Two minutes NLP — Visualizing Global vs Local Attention
Seq2seq, Global Attention, Local Attention, Monotonic Alignment, and Predictive Alignment
Under the hood, seq2seq models are often composed of an encoder and a decoder. Without Attention mechanisms, the encoder processes each item in the input sequence and encloses the information it captures into a vector, called context vector. After processing the entire input, the encoder sends the context vector over to the decoder, which begins producing the output sequence item by item.
Seq2seq with Attention
Empirical experience shows that a fixed-length context vector is not able to remember long input sequences, as it tends to forget the earlier parts of the sequence. The attention mechanism was born to resolve this problem.
Consider the example sentence “Where is Wally” which should be translated to its Italian counterpart “Dove è Wally”. Here is how the encoder processes the input word by word, producing three different hidden states.
With Attention, the encoder passes all its hidden states to the decoder instead of passing only the final hidden state.
How does the decoder use the encoder hidden states, as their amount depends on the length of the input sequence? With an Attention mechanism.
Attention produces a single fixed-size context vector from all the encoder hidden states (often with a weighted sum). The weight of each hidden state depends on the input word that the decoder is accepting at the moment, and represents the “attention” that must be given to that context when processing such input word.
Abstracting from the encoder-decoder architecture, an Attention mechanism tries to condense a list of hidden states into a single context vector, also taking into account what word is the model translating at the moment.
Seq2seq with Global Attention
Global Attention is an Attention mechanism that considers all the hidden states in creating the context vector.
It does so by performing a weighted sum, where each specific weight is computed by a feedforward NN taking into account its specific hidden state and what word is the model translating at the moment.
Seq2seq with Local Attention
When Global Attention is applied, a lot of computation occurs. This is because all the hidden states must be taken into consideration, concatenated into a matrix, and processed by a NN to compute their weights.
Can we reduce the number of computations, without sacrificing quality? Yes, with Local Attention!
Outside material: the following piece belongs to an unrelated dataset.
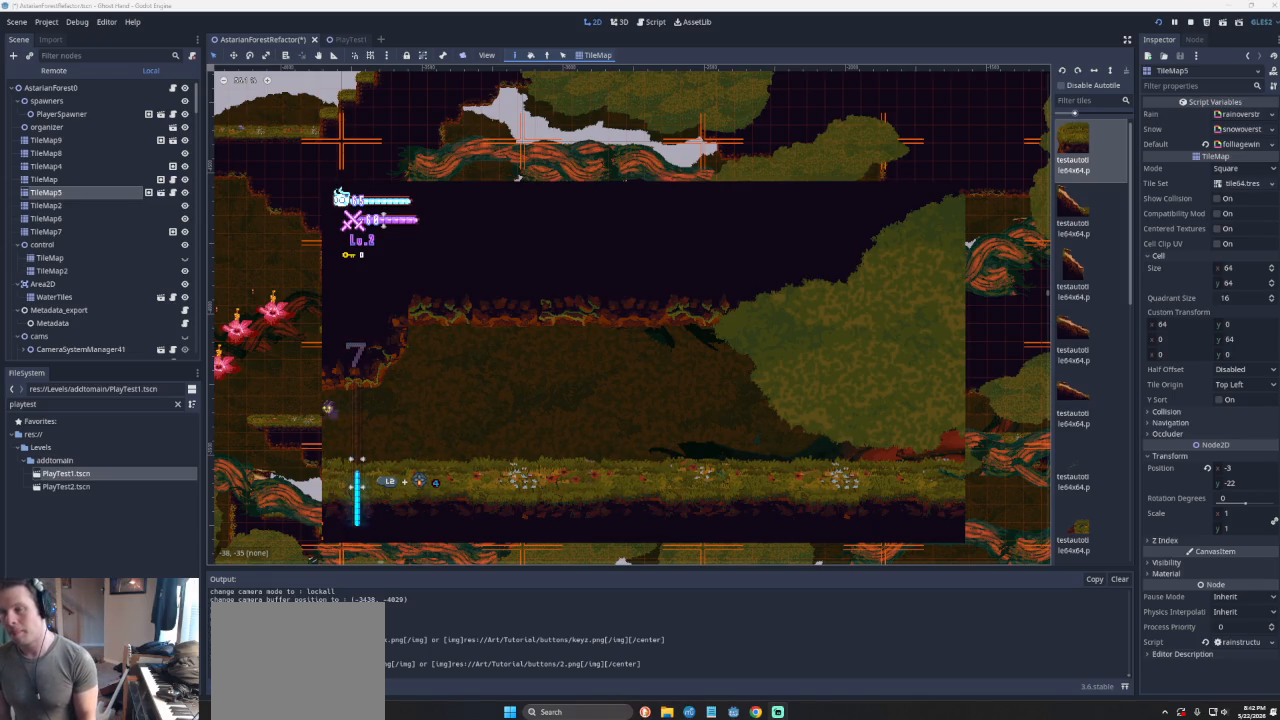
{"buttons": ["CROSS"], "left_stick": "left", "events": [[167, "CROSS", "down"]]}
Local Attention is an Attention mechanism that considers only a subset of all the hidden states in creating the context vector. The subset can be obtained in many different ways, such as with Monotonic Alignment and Predictive Alignment.
Seq2seq with Monotonic Alignment Local Attention
Monotonic Alignment Local Attention selects the subset of hidden states by keeping only the hidden states closer to the current translation step.
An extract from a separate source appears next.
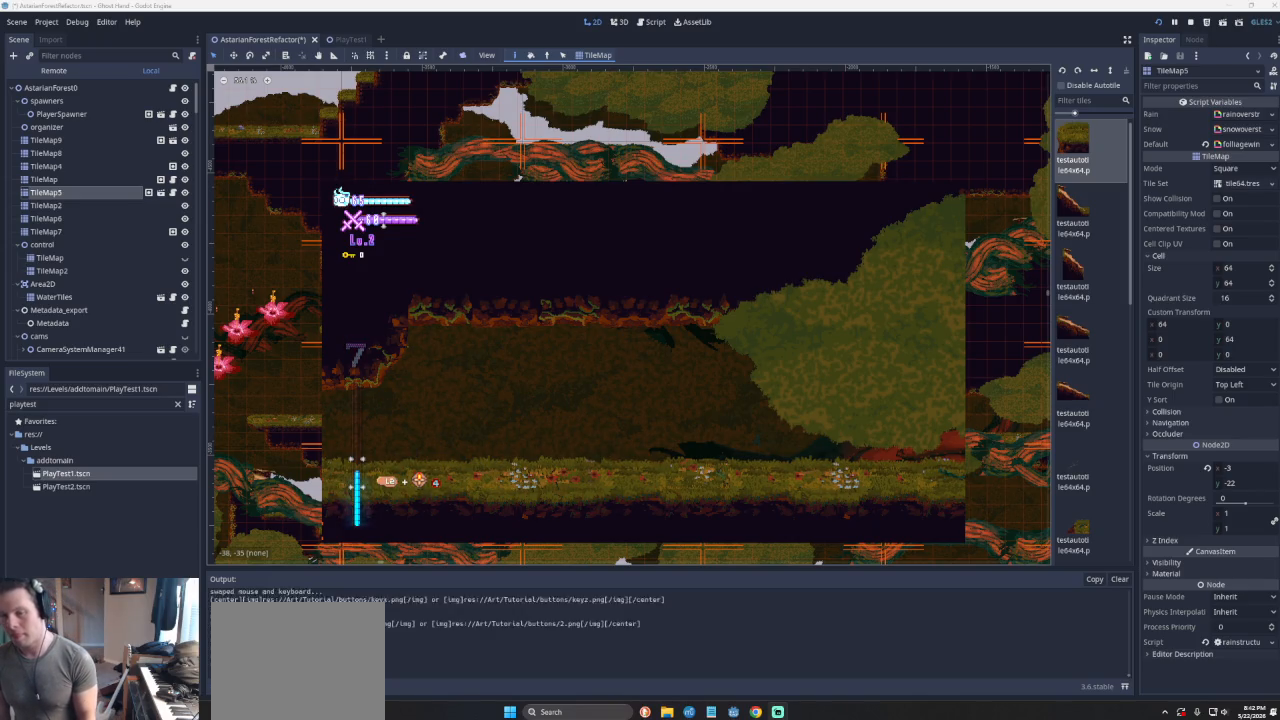
{"buttons": [], "left_stick": "left", "events": [[300, "CROSS", "up"]]}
For example, if we are translating a five-word sentence like “Where is the red car”, at the third translation step we may consider only the hidden states produced when the encoder processed words from the second to the fourth.
Seq2seq with Predictive Alignment Local Attention
Predictive Alignment Local Attention selects the subset of hidden states by keeping only the hidden states closer to a predicted position, taking into account what word is the model translating at the moment.
For example, if we are translating a five-word sentence like “Where is the red car”, at the third translation step we may consider only the hidden states produced when the encoder processed words from the third to the fifth, because a NN predicted that the hidden states near the fourth may be important.
Attention matrices of different types of Attention mechanisms
The hidden states considered at each translation step can be visualized with matrices, where a cell is colored if the hidden state produced when processing the word on the left has been used when decoding the word on the top.
Note that:
- Global Attention considers all the hidden states at each translation step.
- Local Attention with Monotonic Alignment is similar to a diagonal matrix, without irregularities.
- Local Attention with Predictive Alignment is often similar to a diagonal matrix but presents some irregularities as important hidden states are predicted at each translation step.